朱玉颖虽不明白什么是“招牌”、什么是“总管”,但以她的聪颖,大致意思是懂的,也就没有追问下去。
又问了几个细节之处,时间过得飞快,不觉间日头已偏西。
一个姑娘家不好在外久留,她便回了燕王府。
晚间。
燕王府中,睡前沐浴时,朱玉颖好奇地试了试何秋给的香皂。
“何先生真是了不起,这香皂太好用了。”
“不仅洗得干净,还带着香味,皮肤摸起来也比往常滑润许多。”
沐浴后,朱玉颖对香皂的效果很是满意,心中对何秋更是敬佩。
没过多久,燕王妃徐氏顺路来到朱玉颖的阁楼,睡前来看女儿一眼。
“玉颖,这几天香水在顺天府卖得极好,你一定累坏了吧。”
“不过你毕竟是姑娘家,总在外奔波,风也吹日也晒,皮肤怕是要变干……”
话未说完,徐氏忽然停住。
她这才注意到朱玉颖刚沐浴完,薄衣之下肌肤不仅不干,反而水润光泽,比平日更显娇嫩。
温泉水滑洗凝脂。
她心里不由得跳出这句诗,觉得正合女儿此时模样。
“你用了香水?香水虽好,这么晚用也未必有效。”
徐氏既惊讶于朱玉颖肌肤的光泽,又闻到她身上淡淡香气,以为她用了香水。
朱玉颖心中明白,见母亲一脸惊奇,暗自欢喜。
女子总喜欢别人赞叹她的美。
“母亲,这不是香水,是何先生做的香皂留下的香味。”
朱玉颖含笑解释,一边拿出从何秋那儿取来的香皂给徐氏看,并详细说明香皂的用处。
“何先生真是深不可测。他不仅帮你父王出谋划策,连我们女人的心思和需要都如此了解。”

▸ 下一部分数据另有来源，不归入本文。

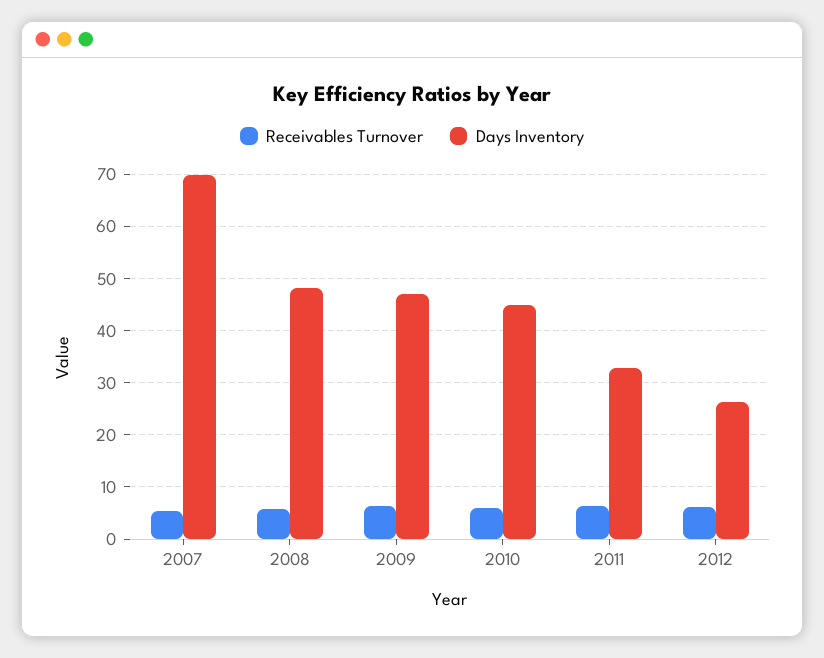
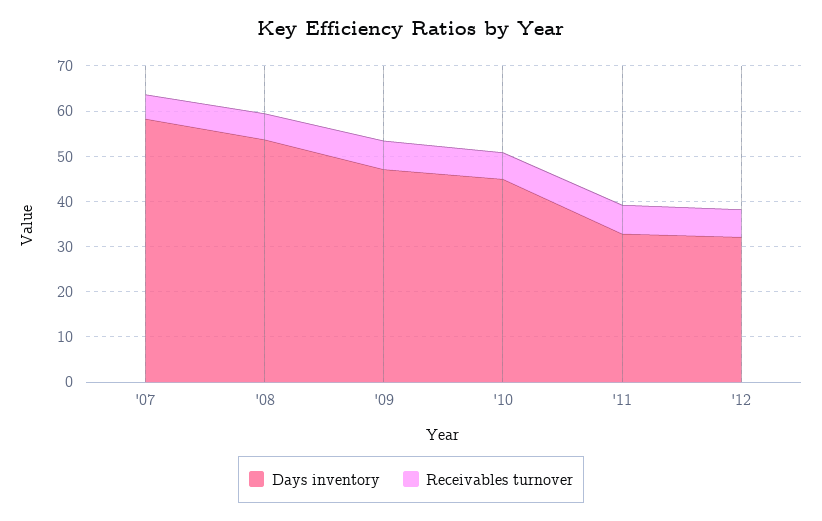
  {
    "Receivables Turnover": {
      "2007": 6,
      "2008": 6,
      "2009": 6,
      "2010": 6,
      "2011": 6,
      "2012": 6
    },
    "Days Inventory": {
-     "2007": 70,
+     "2007": 58,
-     "2008": 48,
+     "2008": 54,
      "2009": 48,
      "2010": 44,
      "2011": 32,
-     "2012": 26
+     "2012": 32
    }
  }

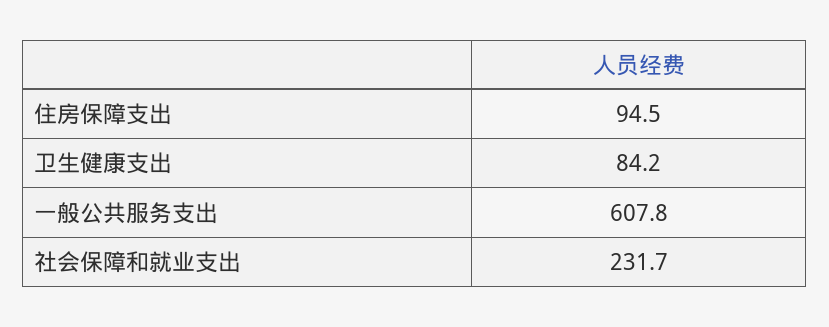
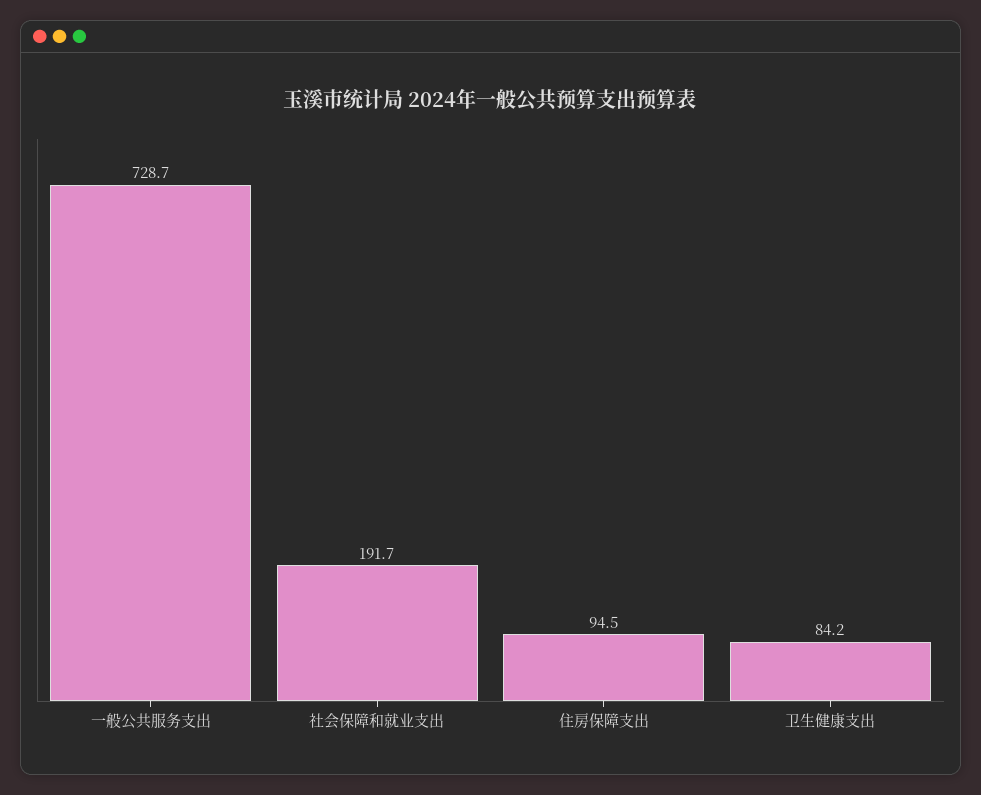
  {
    "住房保障支出": 94.5,
    "卫生健康支出": 84.2,
-   "一般公共服务支出": 607.8,
+   "一般公共服务支出": 728.7,
-   "社会保障和就业支出": 231.7
+   "社会保障和就业支出": 191.7
  }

“这香皂要真像你说的那么好用,顺天府的夫人小姐们怕是要把秋名山小店的门槛踏平了。”
徐氏听完,也连声称赞何秋,心里盘算着香皂一旦推出,秋名山必将大赚。
“母亲,您亲眼所见,香皂的效果怎会有假?”
朱玉颖说得一脸自豪,仿佛香皂是她亲手所制。
“好好好,是母亲说错话了。夜深了,你早点睡吧。当初答应你跟何先生一起做香水生意,也不知是对是错。秋名山若真做大了,你的名声也会跟着响亮起来。”
“可你终究是女儿家,名气大了,将来谁还敢娶你?古人说女子无才便是德,也不是没有道理。”
徐氏既为女儿能做喜欢的事高兴,又担心她日后婚事,心情复杂。
朱玉颖闻言,脸一下子红了,转过身去:“母亲怎么又说这个,我根本没想过这事!”
不知为何,她脑中忽然闪过何秋的模样。
“好好,不说了。父母之命,媒妁之言,这些本不该你操心,让你父王去头疼吧。你早点歇着。”
“对了,何先生给你的香皂,你还多吗?”
徐氏见朱玉颖神色渐渐沉静,便不再多言,转而关注起那香皂来。她毕竟是女子,对这类东西自然感到好奇。
朱玉颖将香皂分了一半给徐氏,待她离去后,独自坐在镜前出神。那张俏丽的脸上竟浮现出几分少女的愁绪。
徐氏说得没错,在大明朝,婚姻之事从来由父母和媒人做主,即便是燕王之女的她,也无法自主决定。
……
次日午后,朱玉颖收到一份请柬。敢给她递帖子的,自然也是身份不凡的女子——落款是冯胜之女。
冯胜之女嫁给了常遇春之子常茂,这次回顺天府小住,听闻近来香水在府中千金贵妇间风靡,她自然也动了心。
然而香水每日只售二十瓶,即便冯氏地位不低,想抢到也非易事,于是她便把主意打到了朱玉颖身上。
朱玉颖看着请柬,不禁莞尔——何秋对女子心思的揣摩,果然分毫不差。
她依昨日所言,命人去加工坊取来几十块香皂,随后动身前往冯府赴宴。
半个时辰后,朱玉颖的马车停在冯府门前。
她才露面,早已等候的夫人小姐们便纷纷围拢上来。
“玉颖,你可算来了!”
“玉颖总算露面了,我递了好几次帖子,你都没回应。这回说什么也得赔我一瓶香水。”
“玉颖你也太不够意思,每天只卖二十瓶,我至今都没抢到。”
朱玉颖苦笑着应付众人,一时颇感头疼。但想到带来的香皂,她又重新打起精神。
“各位姐姐就别为难妹妹了。实在是香水制作繁复、成本高昂,限量也是无奈之举。”
“不过今日妹妹定不会让姐姐们失望——虽无香水相赠,却带了与香水一样好的东西给大家!”